To-do item: Output only the lines that run from the one with "Zweden Natuur Bezienswaardigheden" to the final line of the material, exactly as they are written.

::::::::::

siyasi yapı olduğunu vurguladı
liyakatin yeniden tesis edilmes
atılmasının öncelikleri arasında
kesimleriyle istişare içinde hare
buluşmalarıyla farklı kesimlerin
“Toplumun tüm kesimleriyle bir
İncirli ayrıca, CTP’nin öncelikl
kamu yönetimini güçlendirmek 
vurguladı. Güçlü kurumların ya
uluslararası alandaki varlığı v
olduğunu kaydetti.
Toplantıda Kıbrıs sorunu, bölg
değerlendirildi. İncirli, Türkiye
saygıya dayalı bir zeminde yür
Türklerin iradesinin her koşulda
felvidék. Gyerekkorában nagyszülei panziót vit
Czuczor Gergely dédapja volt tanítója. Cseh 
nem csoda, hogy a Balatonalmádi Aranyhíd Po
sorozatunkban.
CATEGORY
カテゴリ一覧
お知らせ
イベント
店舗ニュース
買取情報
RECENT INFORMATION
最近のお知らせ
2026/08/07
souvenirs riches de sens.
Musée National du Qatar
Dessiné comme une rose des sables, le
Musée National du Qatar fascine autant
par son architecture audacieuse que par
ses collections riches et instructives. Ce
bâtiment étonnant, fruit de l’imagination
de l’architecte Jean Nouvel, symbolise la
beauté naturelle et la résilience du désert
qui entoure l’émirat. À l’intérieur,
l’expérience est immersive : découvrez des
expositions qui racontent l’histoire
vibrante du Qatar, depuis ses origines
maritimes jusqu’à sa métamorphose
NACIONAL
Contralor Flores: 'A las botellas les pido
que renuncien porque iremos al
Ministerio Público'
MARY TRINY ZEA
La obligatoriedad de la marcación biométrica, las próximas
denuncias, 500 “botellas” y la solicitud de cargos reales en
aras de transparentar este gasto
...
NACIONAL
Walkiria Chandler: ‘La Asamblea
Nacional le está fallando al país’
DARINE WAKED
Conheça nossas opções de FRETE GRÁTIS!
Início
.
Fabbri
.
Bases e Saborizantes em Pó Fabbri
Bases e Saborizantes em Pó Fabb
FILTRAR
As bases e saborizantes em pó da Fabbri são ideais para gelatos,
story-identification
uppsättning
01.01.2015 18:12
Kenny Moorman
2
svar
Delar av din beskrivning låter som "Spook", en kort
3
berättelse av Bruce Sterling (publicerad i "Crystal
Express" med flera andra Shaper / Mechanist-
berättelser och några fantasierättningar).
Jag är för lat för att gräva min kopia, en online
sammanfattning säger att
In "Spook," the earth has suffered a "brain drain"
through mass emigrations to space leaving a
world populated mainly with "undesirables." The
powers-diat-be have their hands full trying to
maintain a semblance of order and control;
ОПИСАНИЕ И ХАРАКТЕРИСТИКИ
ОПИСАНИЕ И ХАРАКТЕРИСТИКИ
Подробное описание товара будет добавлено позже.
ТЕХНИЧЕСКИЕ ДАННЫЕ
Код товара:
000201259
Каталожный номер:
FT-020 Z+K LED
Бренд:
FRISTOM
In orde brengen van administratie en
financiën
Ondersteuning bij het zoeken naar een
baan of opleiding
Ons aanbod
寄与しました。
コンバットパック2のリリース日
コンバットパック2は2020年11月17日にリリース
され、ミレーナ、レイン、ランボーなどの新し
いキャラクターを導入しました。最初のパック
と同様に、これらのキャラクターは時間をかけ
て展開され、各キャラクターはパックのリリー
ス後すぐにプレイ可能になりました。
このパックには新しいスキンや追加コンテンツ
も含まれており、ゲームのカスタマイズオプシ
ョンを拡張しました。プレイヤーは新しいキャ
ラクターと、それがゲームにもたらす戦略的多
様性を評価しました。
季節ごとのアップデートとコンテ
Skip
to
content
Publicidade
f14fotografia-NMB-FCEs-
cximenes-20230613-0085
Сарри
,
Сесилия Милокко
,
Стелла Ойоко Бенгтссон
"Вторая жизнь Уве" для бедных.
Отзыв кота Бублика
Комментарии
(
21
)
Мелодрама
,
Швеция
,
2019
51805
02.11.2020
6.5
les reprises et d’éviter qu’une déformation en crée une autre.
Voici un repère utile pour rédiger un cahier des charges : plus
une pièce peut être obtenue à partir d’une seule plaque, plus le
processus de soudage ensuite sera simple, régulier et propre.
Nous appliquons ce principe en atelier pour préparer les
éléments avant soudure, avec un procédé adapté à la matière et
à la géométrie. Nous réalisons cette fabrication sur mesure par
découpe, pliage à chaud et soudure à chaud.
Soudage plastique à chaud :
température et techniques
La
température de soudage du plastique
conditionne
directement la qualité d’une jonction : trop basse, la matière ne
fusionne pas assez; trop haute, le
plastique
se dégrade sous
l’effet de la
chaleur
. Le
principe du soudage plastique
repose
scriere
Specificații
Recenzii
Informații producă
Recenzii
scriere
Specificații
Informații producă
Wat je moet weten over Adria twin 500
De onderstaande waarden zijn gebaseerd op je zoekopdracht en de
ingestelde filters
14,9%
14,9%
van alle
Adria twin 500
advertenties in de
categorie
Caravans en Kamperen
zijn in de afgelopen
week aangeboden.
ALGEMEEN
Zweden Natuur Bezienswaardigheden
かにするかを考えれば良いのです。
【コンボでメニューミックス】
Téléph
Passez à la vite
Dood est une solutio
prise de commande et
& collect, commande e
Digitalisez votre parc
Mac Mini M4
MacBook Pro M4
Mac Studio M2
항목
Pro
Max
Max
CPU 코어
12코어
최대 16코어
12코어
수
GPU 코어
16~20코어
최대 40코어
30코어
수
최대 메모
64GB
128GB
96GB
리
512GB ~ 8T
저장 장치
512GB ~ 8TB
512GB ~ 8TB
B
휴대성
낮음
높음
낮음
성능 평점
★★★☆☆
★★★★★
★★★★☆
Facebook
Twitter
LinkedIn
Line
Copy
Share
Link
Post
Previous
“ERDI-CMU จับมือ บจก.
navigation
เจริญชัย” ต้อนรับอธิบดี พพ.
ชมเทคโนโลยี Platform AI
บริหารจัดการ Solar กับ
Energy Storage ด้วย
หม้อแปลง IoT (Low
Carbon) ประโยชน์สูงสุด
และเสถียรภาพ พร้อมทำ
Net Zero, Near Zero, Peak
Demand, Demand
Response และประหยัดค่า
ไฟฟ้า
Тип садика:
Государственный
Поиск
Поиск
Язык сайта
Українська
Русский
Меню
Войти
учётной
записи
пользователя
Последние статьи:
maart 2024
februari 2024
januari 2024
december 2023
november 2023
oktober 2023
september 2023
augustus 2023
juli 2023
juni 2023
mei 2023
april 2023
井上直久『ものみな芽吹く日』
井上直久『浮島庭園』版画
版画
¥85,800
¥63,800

::::::::::

Exercise output:
Zweden Natuur Bezienswaardigheden
かにするかを考えれば良いのです。
【コンボでメニューミックス】
Téléph
Passez à la vite
Dood est une solutio
prise de commande et
& collect, commande e
Digitalisez votre parc
Mac Mini M4
MacBook Pro M4
Mac Studio M2
항목
Pro
Max
Max
CPU 코어
12코어
최대 16코어
12코어
수
GPU 코어
16~20코어
최대 40코어
30코어
수
최대 메모
64GB
128GB
96GB
리
512GB ~ 8T
저장 장치
512GB ~ 8TB
512GB ~ 8TB
B
휴대성
낮음
높음
낮음
성능 평점
★★★☆☆
★★★★★
★★★★☆
Facebook
Twitter
LinkedIn
Line
Copy
Share
Link
Post
Previous
“ERDI-CMU จับมือ บจก.
navigation
เจริญชัย” ต้อนรับอธิบดี พพ.
ชมเทคโนโลยี Platform AI
บริหารจัดการ Solar กับ
Energy Storage ด้วย
หม้อแปลง IoT (Low
Carbon) ประโยชน์สูงสุด
และเสถียรภาพ พร้อมทำ
Net Zero, Near Zero, Peak
Demand, Demand
Response และประหยัดค่า
ไฟฟ้า
Тип садика:
Государственный
Поиск
Поиск
Язык сайта
Українська
Русский
Меню
Войти
учётной
записи
пользователя
Последние статьи:
maart 2024
februari 2024
januari 2024
december 2023
november 2023
oktober 2023
september 2023
augustus 2023
juli 2023
juni 2023
mei 2023
april 2023
井上直久『ものみな芽吹く日』
井上直久『浮島庭園』版画
版画
¥85,800
¥63,800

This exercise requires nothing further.